- **DOCUMENT SECTION**
○ ○ ○

For Rampage, the answer was streaming. Three years ago, fellow streamer Trevor “ThatIsDope” Antunez suggested the fighter could connect with other like-minded gamers by broadcasting on Twitch. It might seem like an unlikely method, but for Rampage it was the perfect solution. Yet this angle also makes him unusual compared to some aspiring streamers. Far from setting out with the intention of gaining followers and fame, all Rampage wanted were friends.
However, getting in the streaming game required Rampage to level up his skills first. The MMA fighter didn't have a PC when he started out, and even though he was initially far more comfortable streaming from his console, ThatIsDope eventually convinced him to trade in his controller for a mouse and keyboard. Rampage says the switch to PC gaming opened up a whole new world: one bursting with better games, graphics, and control options.
Now he can even game on the go. When he’s traveling for fights, gaming is his favorite way to blow off steam after the intense adrenaline rush. While on the road, Rampage plays and streams with his beloved ROG Zephyrus S GX701 gaming notebook. His favorite part is how no one knows he’s on a laptop. “I’m right there with them, keeping up with them,” he says. “It’s as powerful as a desktop.” He can’t imagine going back to a console now.
Rampage is human
“Sometimes people have a hard time believing that I do something as normal as gaming,” he says. He might be a pro athlete, but he's an average gamer—and he's more than okay with it.
Though he’s been streaming for three years, people are still surprised when they find Rampage on Twitch, and they bring lots of expectations to the table. Some think a pro athlete should be a pro gamer, too. Others have trouble imagining an MMA player gaming at all. It’s an impossible set of expectations for him to reconcile. If he's doing well, they can't fathom how. If he's dying a lot, they taunt him for his failures.
Rather than trying to be something he's not, Rampage is the first to admit he’s an everyday player. “I’m not a pro,” he says. “I’m just a casual gamer who loves video games. Whether I do well or not, I’m having fun.” And while MMA requires a tough, no-nonsense facade, gaming fans get to see Rampage’s softer, humbler side. This is why he chose the Twitch handle “RAMPAGEishuman.” Thankfully, the gaming world has plenty of room for a goofy, self-described “big kid” like him. Beyond gaming, his stream is where he cracks jokes, does funny impressions, and isn’t afraid to make a fool of himself.
In the ring, Rampage earned a ruthless reputation for body-slamming opponents, but you won't find him taking down keyboard warriors with his words online. The more time he spends in the limelight, the less he cares what people think. Whether they’re stream sniping, trash talking, or hurling slurs, “I just block them and move on,” he says. If his fighting persona is tough, his digital one is unassailable.
It still took a while to build up this armor. Just being a black man on the internet is enough to draw the worst kinds of trolls. But even if people bring the fight to him, Rampage doesn’t give them the time of day. He says he’s there to have a good time, entertain people, and not take himself too seriously. Life is short, so “we might as well have fun while we’re here.”

○ ○ ○

- **EXERCISE BRIEF**
List the behaviors from online users that the article about Rampage says he answers by blocking them and moving on. The data has nothing to do with the article about Rampage.

○ ○ ○

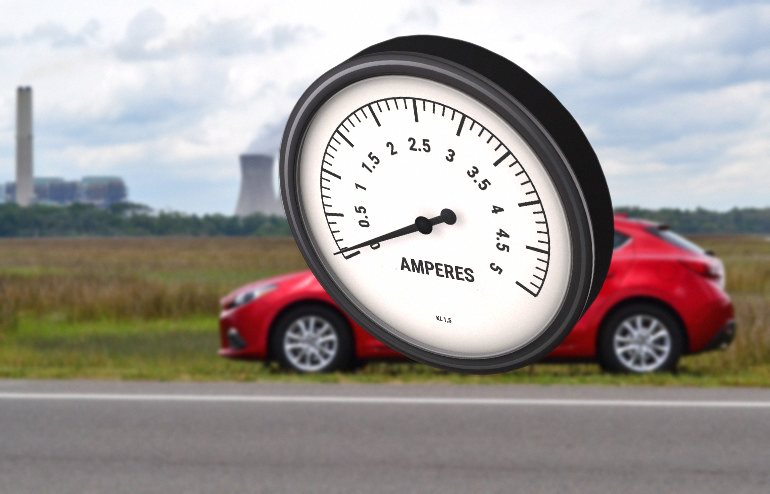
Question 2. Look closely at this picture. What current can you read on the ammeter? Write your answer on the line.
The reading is 0.1 A
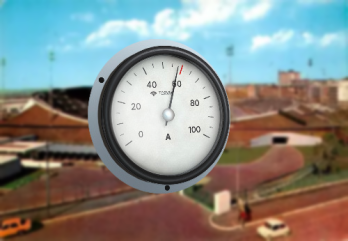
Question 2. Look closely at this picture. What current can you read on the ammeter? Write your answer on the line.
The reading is 57.5 A
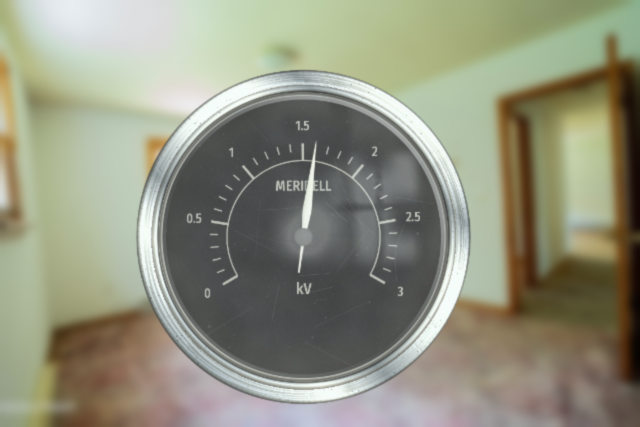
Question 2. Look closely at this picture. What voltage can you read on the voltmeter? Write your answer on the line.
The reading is 1.6 kV
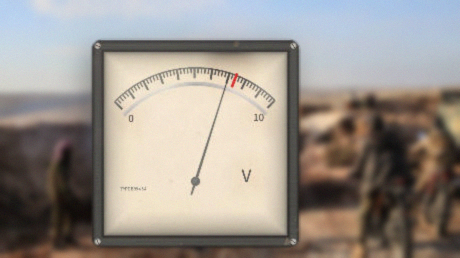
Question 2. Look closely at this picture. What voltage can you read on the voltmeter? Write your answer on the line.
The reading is 7 V
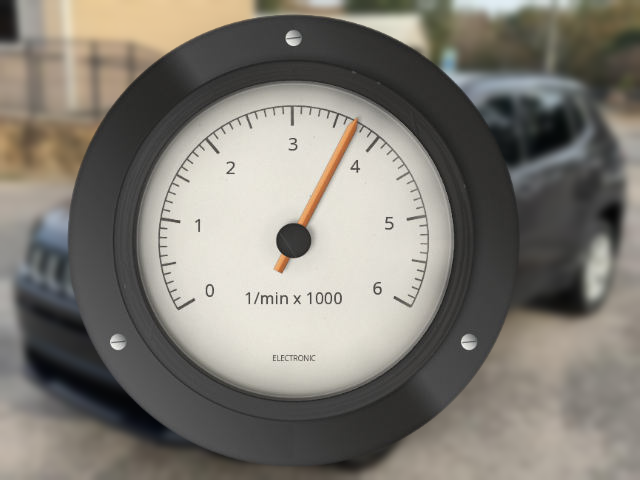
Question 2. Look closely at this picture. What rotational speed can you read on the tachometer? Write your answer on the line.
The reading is 3700 rpm
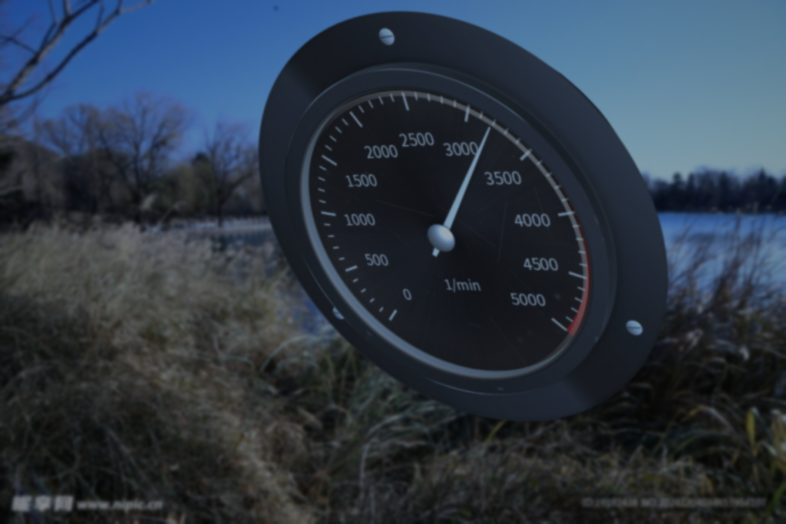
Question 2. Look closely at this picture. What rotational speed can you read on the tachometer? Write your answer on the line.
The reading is 3200 rpm
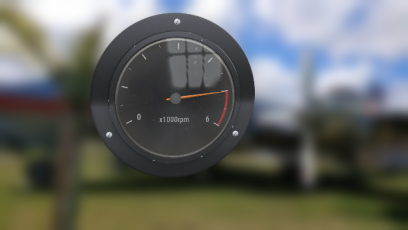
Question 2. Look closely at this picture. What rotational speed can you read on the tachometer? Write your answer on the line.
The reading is 5000 rpm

○ ○ ○

- **FINISHED TASK**
Stream sniping
Trash talking
Hurling slurs